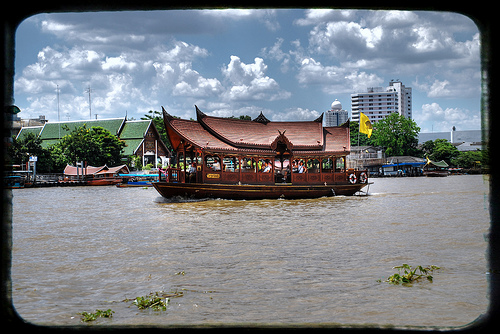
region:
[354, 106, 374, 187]
a yellow flag on the back of the boat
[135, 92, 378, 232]
an Asian style boat in the water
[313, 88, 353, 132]
a tall building in the distance with a dome top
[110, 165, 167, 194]
a smaller blue boat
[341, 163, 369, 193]
2 life rings hanging on the boat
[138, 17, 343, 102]
fluffy clouds in the sky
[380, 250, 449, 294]
plants growing out of the water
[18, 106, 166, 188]
a building with a pointy green roof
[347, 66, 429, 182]
the tallest building in the background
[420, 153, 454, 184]
a small boat with a green roof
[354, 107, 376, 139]
a small yellow flag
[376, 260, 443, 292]
leaves floating in the water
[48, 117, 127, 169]
a green tree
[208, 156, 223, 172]
a person on the boat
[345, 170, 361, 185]
a round life preserver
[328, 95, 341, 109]
the top of a building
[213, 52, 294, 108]
a white cloud in the sky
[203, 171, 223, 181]
a yellow plaque on the boat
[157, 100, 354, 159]
the roof of a boat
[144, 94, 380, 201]
a brown boat in the water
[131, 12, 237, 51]
this is the sky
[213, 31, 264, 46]
the sky is blue in color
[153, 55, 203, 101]
these are the clouds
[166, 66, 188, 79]
the clouds are white in color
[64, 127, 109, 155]
this is a tree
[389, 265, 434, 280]
this is a weed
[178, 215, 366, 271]
this is a water body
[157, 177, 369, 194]
this is a boat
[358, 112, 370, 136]
this is a flag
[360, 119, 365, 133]
the flag is yellow in color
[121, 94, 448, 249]
the pagoda is on the water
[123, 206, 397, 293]
the water is brown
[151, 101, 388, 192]
the roof is brown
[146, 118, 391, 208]
people are riding the pagoda ferry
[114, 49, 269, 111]
the clouds are gray and white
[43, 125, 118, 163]
the trees are green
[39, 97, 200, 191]
the roof is green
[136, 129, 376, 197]
the pagoda is made of wood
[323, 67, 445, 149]
the building is white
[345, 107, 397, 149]
the flag is yellow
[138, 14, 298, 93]
this is the sky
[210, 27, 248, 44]
the sky is blue in color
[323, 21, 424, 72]
these are the clouds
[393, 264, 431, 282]
this is a water weed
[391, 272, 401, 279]
the weed has green leaves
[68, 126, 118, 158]
this is a tree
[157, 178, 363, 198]
this is a boat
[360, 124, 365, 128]
the flag is yellow in color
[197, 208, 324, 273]
this is a water body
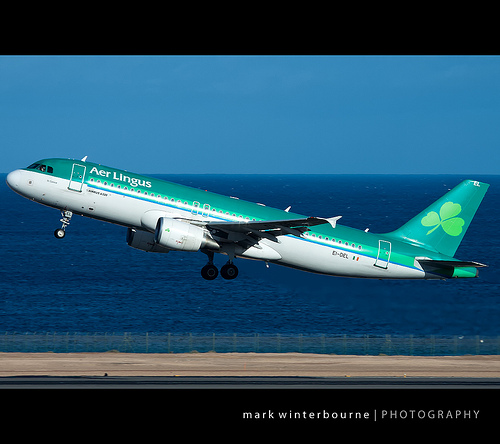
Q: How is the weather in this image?
A: It is clear.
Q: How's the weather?
A: It is clear.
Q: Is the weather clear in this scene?
A: Yes, it is clear.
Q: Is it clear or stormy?
A: It is clear.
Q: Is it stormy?
A: No, it is clear.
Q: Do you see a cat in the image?
A: No, there are no cats.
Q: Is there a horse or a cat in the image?
A: No, there are no cats or horses.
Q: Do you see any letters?
A: Yes, there are letters.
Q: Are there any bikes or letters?
A: Yes, there are letters.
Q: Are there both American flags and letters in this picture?
A: No, there are letters but no American flags.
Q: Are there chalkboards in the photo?
A: No, there are no chalkboards.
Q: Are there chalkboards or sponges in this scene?
A: No, there are no chalkboards or sponges.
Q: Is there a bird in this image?
A: No, there are no birds.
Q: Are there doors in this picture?
A: Yes, there is a door.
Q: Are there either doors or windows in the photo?
A: Yes, there is a door.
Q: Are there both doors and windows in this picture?
A: Yes, there are both a door and a window.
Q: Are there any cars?
A: No, there are no cars.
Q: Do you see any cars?
A: No, there are no cars.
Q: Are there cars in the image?
A: No, there are no cars.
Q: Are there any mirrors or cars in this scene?
A: No, there are no cars or mirrors.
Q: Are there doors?
A: Yes, there is a door.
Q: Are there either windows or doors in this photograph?
A: Yes, there is a door.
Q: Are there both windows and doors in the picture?
A: Yes, there are both a door and windows.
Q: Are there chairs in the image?
A: No, there are no chairs.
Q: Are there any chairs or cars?
A: No, there are no chairs or cars.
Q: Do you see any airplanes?
A: Yes, there is an airplane.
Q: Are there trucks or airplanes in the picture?
A: Yes, there is an airplane.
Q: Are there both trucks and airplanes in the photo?
A: No, there is an airplane but no trucks.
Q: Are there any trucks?
A: No, there are no trucks.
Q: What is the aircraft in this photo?
A: The aircraft is an airplane.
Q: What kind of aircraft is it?
A: The aircraft is an airplane.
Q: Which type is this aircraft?
A: This is an airplane.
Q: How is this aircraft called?
A: This is an airplane.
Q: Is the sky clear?
A: Yes, the sky is clear.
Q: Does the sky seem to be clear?
A: Yes, the sky is clear.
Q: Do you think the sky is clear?
A: Yes, the sky is clear.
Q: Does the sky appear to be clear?
A: Yes, the sky is clear.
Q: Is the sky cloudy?
A: No, the sky is clear.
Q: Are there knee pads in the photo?
A: No, there are no knee pads.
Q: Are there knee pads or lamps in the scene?
A: No, there are no knee pads or lamps.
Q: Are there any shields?
A: No, there are no shields.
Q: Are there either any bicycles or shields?
A: No, there are no shields or bicycles.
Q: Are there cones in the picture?
A: No, there are no cones.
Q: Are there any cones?
A: No, there are no cones.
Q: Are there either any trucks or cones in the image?
A: No, there are no cones or trucks.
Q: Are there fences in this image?
A: Yes, there is a fence.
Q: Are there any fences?
A: Yes, there is a fence.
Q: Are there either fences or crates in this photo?
A: Yes, there is a fence.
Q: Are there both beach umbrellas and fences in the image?
A: No, there is a fence but no beach umbrellas.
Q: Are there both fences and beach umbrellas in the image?
A: No, there is a fence but no beach umbrellas.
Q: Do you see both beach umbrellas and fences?
A: No, there is a fence but no beach umbrellas.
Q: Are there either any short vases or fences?
A: Yes, there is a short fence.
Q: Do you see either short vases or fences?
A: Yes, there is a short fence.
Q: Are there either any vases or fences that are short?
A: Yes, the fence is short.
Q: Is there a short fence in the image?
A: Yes, there is a short fence.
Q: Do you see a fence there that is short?
A: Yes, there is a fence that is short.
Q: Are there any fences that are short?
A: Yes, there is a fence that is short.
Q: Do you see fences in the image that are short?
A: Yes, there is a fence that is short.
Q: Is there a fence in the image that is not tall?
A: Yes, there is a short fence.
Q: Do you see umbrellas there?
A: No, there are no umbrellas.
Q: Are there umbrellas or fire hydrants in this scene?
A: No, there are no umbrellas or fire hydrants.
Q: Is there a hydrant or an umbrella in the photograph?
A: No, there are no umbrellas or fire hydrants.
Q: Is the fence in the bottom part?
A: Yes, the fence is in the bottom of the image.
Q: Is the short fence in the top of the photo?
A: No, the fence is in the bottom of the image.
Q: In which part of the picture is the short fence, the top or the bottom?
A: The fence is in the bottom of the image.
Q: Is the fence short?
A: Yes, the fence is short.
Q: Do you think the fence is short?
A: Yes, the fence is short.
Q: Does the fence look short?
A: Yes, the fence is short.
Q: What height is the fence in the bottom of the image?
A: The fence is short.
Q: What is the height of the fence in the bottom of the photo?
A: The fence is short.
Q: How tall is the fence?
A: The fence is short.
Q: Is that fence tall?
A: No, the fence is short.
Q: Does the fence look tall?
A: No, the fence is short.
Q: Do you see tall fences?
A: No, there is a fence but it is short.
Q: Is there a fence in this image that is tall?
A: No, there is a fence but it is short.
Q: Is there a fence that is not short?
A: No, there is a fence but it is short.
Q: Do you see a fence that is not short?
A: No, there is a fence but it is short.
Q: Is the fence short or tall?
A: The fence is short.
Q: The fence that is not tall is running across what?
A: The fence is running across the runway.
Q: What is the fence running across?
A: The fence is running across the runway.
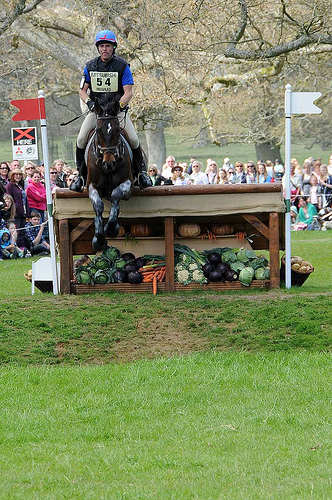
━━━━━━━━━━━━━━━━━━━━━━━━━━━━━━
§ **Directions**
Retype the entire listing above word for word, leaving out the pictures.

§ **Solved exercise**
region:
[354, 106, 374, 187]
a yellow flag on the back of the boat
[135, 92, 378, 232]
an Asian style boat in the water
[313, 88, 353, 132]
a tall building in the distance with a dome top
[110, 165, 167, 194]
a smaller blue boat
[341, 163, 369, 193]
2 life rings hanging on the boat
[138, 17, 343, 102]
fluffy clouds in the sky
[380, 250, 449, 294]
plants growing out of the water
[18, 106, 166, 188]
a building with a pointy green roof
[347, 66, 429, 182]
the tallest building in the background
[420, 153, 454, 184]
a small boat with a green roof
[354, 107, 376, 139]
a small yellow flag
[376, 260, 443, 292]
leaves floating in the water
[48, 117, 127, 169]
a green tree
[208, 156, 223, 172]
a person on the boat
[345, 170, 361, 185]
a round life preserver
[328, 95, 341, 109]
the top of a building
[213, 52, 294, 108]
a white cloud in the sky
[203, 171, 223, 181]
a yellow plaque on the boat
[157, 100, 354, 159]
the roof of a boat
[144, 94, 380, 201]
a brown boat in the water
[131, 12, 237, 51]
this is the sky
[213, 31, 264, 46]
the sky is blue in color
[153, 55, 203, 101]
these are the clouds
[166, 66, 188, 79]
the clouds are white in color
[64, 127, 109, 155]
this is a tree
[389, 265, 434, 280]
this is a weed
[178, 215, 366, 271]
this is a water body
[157, 177, 369, 194]
this is a boat
[358, 112, 370, 136]
this is a flag
[360, 119, 365, 133]
the flag is yellow in color
[121, 94, 448, 249]
the pagoda is on the water
[123, 206, 397, 293]
the water is brown
[151, 101, 388, 192]
the roof is brown
[146, 118, 391, 208]
people are riding the pagoda ferry
[114, 49, 269, 111]
the clouds are gray and white
[43, 125, 118, 163]
the trees are green
[39, 97, 200, 191]
the roof is green
[136, 129, 376, 197]
the pagoda is made of wood
[323, 67, 445, 149]
the building is white
[345, 107, 397, 149]
the flag is yellow
[138, 14, 298, 93]
this is the sky
[210, 27, 248, 44]
the sky is blue in color
[323, 21, 424, 72]
these are the clouds
[393, 264, 431, 282]
this is a water weed
[391, 272, 401, 279]
the weed has green leaves
[68, 126, 118, 158]
this is a tree
[157, 178, 363, 198]
this is a boat
[360, 124, 365, 128]
the flag is yellow in color
[197, 208, 324, 273]
this is a water body
Q: How is the weather in this image?
A: It is clear.
Q: How's the weather?
A: It is clear.
Q: Is the weather clear in this scene?
A: Yes, it is clear.
Q: Is it clear or stormy?
A: It is clear.
Q: Is it stormy?
A: No, it is clear.
Q: Do you see a cat in the image?
A: No, there are no cats.
Q: Is there a horse or a cat in the image?
A: No, there are no cats or horses.
Q: Do you see any letters?
A: Yes, there are letters.
Q: Are there any bikes or letters?
A: Yes, there are letters.
Q: Are there both American flags and letters in this picture?
A: No, there are letters but no American flags.
Q: Are there chalkboards in the photo?
A: No, there are no chalkboards.
Q: Are there chalkboards or sponges in this scene?
A: No, there are no chalkboards or sponges.
Q: Is there a bird in this image?
A: No, there are no birds.
Q: Are there doors in this picture?
A: Yes, there is a door.
Q: Are there either doors or windows in the photo?
A: Yes, there is a door.
Q: Are there both doors and windows in this picture?
A: Yes, there are both a door and a window.
Q: Are there any cars?
A: No, there are no cars.
Q: Do you see any cars?
A: No, there are no cars.
Q: Are there cars in the image?
A: No, there are no cars.
Q: Are there any mirrors or cars in this scene?
A: No, there are no cars or mirrors.
Q: Are there doors?
A: Yes, there is a door.
Q: Are there either windows or doors in this photograph?
A: Yes, there is a door.
Q: Are there both windows and doors in the picture?
A: Yes, there are both a door and windows.
Q: Are there chairs in the image?
A: No, there are no chairs.
Q: Are there any chairs or cars?
A: No, there are no chairs or cars.
Q: Do you see any airplanes?
A: Yes, there is an airplane.
Q: Are there trucks or airplanes in the picture?
A: Yes, there is an airplane.
Q: Are there both trucks and airplanes in the photo?
A: No, there is an airplane but no trucks.
Q: Are there any trucks?
A: No, there are no trucks.
Q: What is the aircraft in this photo?
A: The aircraft is an airplane.
Q: What kind of aircraft is it?
A: The aircraft is an airplane.
Q: Which type is this aircraft?
A: This is an airplane.
Q: How is this aircraft called?
A: This is an airplane.
Q: Is the sky clear?
A: Yes, the sky is clear.
Q: Does the sky seem to be clear?
A: Yes, the sky is clear.
Q: Do you think the sky is clear?
A: Yes, the sky is clear.
Q: Does the sky appear to be clear?
A: Yes, the sky is clear.
Q: Is the sky cloudy?
A: No, the sky is clear.
Q: Are there knee pads in the photo?
A: No, there are no knee pads.
Q: Are there knee pads or lamps in the scene?
A: No, there are no knee pads or lamps.
Q: Are there any shields?
A: No, there are no shields.
Q: Are there either any bicycles or shields?
A: No, there are no shields or bicycles.
Q: Are there cones in the picture?
A: No, there are no cones.
Q: Are there any cones?
A: No, there are no cones.
Q: Are there either any trucks or cones in the image?
A: No, there are no cones or trucks.
Q: Are there fences in this image?
A: Yes, there is a fence.
Q: Are there any fences?
A: Yes, there is a fence.
Q: Are there either fences or crates in this photo?
A: Yes, there is a fence.
Q: Are there both beach umbrellas and fences in the image?
A: No, there is a fence but no beach umbrellas.
Q: Are there both fences and beach umbrellas in the image?
A: No, there is a fence but no beach umbrellas.
Q: Do you see both beach umbrellas and fences?
A: No, there is a fence but no beach umbrellas.
Q: Are there either any short vases or fences?
A: Yes, there is a short fence.
Q: Do you see either short vases or fences?
A: Yes, there is a short fence.
Q: Are there either any vases or fences that are short?
A: Yes, the fence is short.
Q: Is there a short fence in the image?
A: Yes, there is a short fence.
Q: Do you see a fence there that is short?
A: Yes, there is a fence that is short.
Q: Are there any fences that are short?
A: Yes, there is a fence that is short.
Q: Do you see fences in the image that are short?
A: Yes, there is a fence that is short.
Q: Is there a fence in the image that is not tall?
A: Yes, there is a short fence.
Q: Do you see umbrellas there?
A: No, there are no umbrellas.
Q: Are there umbrellas or fire hydrants in this scene?
A: No, there are no umbrellas or fire hydrants.
Q: Is there a hydrant or an umbrella in the photograph?
A: No, there are no umbrellas or fire hydrants.
Q: Is the fence in the bottom part?
A: Yes, the fence is in the bottom of the image.
Q: Is the short fence in the top of the photo?
A: No, the fence is in the bottom of the image.
Q: In which part of the picture is the short fence, the top or the bottom?
A: The fence is in the bottom of the image.
Q: Is the fence short?
A: Yes, the fence is short.
Q: Do you think the fence is short?
A: Yes, the fence is short.
Q: Does the fence look short?
A: Yes, the fence is short.
Q: What height is the fence in the bottom of the image?
A: The fence is short.
Q: What is the height of the fence in the bottom of the photo?
A: The fence is short.
Q: How tall is the fence?
A: The fence is short.
Q: Is that fence tall?
A: No, the fence is short.
Q: Does the fence look tall?
A: No, the fence is short.
Q: Do you see tall fences?
A: No, there is a fence but it is short.
Q: Is there a fence in this image that is tall?
A: No, there is a fence but it is short.
Q: Is there a fence that is not short?
A: No, there is a fence but it is short.
Q: Do you see a fence that is not short?
A: No, there is a fence but it is short.
Q: Is the fence short or tall?
A: The fence is short.
Q: The fence that is not tall is running across what?
A: The fence is running across the runway.
Q: What is the fence running across?
A: The fence is running across the runway.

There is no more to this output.